Organizers: Martin Holler (Graz), Michael Möller (München)
Speakers: Martin Benning, Ronny Bergmann, Jan Lellmann, Jackie Ma, Tao Wu.

YR 4 Variational integrators in simulation and control

Enormous efforts have been devoted to the research and development of structure preserving time integrations methods.
These efforts are motivated by the desire to ensure that the discrete solution inherits certain geometrical and physical features of the continuous model.  The methods developed up to now turned out to be not only remarkably accurate but robust as well.
Besides energy-(entropy)-momentum methods that can also be classified as structure preserving schemes, variational integrators are in the focus of ongoing research.
Variational integrators start directly from a discretization of the underlying variational principle and therefore skip the direct formulation and time discretization of partial differential equations. As consequence they are by design structure preserving (symplectic and conservation of momentum maps) and show excellent longtime behavior. Another advantage arises in combination with control, as they lead to time-stepping maps that may be directly utilized as discrete state space models.  This makes them eminently suitable for optimal control and stochastic integrators.
The minisymposium provides a cross section view on the current state of research on variational integrators in mechanical applications, such as multi-body systems and continua, and in control applications as well as on the mathematical background about multisymplectic integrators and Lie groups.

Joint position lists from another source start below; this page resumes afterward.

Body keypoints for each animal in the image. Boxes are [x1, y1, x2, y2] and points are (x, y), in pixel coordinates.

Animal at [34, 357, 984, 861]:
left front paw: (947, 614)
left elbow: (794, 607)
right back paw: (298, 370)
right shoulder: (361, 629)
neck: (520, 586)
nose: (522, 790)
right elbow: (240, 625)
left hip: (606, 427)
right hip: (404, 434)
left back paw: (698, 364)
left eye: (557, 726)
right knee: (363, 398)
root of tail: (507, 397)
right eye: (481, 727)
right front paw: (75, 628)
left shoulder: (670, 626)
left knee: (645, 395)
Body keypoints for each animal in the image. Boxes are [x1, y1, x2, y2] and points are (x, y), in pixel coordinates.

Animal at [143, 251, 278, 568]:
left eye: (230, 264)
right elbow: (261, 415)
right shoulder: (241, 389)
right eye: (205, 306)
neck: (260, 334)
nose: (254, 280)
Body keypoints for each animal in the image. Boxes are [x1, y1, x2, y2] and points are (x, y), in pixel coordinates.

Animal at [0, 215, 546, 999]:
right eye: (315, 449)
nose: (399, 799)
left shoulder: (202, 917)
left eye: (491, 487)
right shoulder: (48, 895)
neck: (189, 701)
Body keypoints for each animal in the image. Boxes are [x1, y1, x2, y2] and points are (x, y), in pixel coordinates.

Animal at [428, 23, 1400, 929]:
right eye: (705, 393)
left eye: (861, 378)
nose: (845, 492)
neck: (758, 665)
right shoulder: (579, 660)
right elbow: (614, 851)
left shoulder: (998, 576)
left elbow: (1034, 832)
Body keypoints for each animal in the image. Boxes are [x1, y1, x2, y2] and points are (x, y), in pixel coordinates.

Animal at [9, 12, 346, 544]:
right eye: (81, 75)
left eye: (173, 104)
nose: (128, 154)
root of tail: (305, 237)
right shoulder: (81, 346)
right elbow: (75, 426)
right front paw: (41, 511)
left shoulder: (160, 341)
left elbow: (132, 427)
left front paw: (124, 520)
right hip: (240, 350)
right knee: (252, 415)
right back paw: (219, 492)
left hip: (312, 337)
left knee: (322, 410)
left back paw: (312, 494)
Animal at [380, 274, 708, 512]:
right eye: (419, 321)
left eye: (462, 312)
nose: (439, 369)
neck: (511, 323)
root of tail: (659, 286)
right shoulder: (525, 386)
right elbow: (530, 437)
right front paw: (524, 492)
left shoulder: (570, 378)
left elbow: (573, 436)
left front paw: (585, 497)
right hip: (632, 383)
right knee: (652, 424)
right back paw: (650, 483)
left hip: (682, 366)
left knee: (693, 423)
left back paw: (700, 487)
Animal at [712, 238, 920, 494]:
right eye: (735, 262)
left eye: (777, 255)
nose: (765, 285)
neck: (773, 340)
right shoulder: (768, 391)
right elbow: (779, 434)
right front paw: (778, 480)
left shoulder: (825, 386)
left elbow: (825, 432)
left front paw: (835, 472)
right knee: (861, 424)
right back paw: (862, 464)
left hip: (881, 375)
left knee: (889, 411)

Organizers: Dominik Kern (Chemnitz), Thomas Leitz (Erlangen)

YR 5 Impinging jets

Subsonic impinging jets provide an effective cooling method for various applications such as the cooling of turbine blades of aircraft. Recent simulations give insights in the vortical structures and their connection to heat transfer. These information are worthwhile for the development of more efficient cooling mechanisms using pulsating impinging jets. Mutually supportive experimental results of impinging jets and arrays are presented.

No less important is the usage of impinging jets as rocket engine or vertical and/or short take-off and landing (V/STOL) aircraft aero engine. Those jets are typically operated under pressure ratios high enough to allow a supersonic flow. The operation is characterized by the emission of destructive loud noise that can cause material fatigue and deafness. The lectures cover experimental as well as numerical investigations of the source mechanism of impinging tones.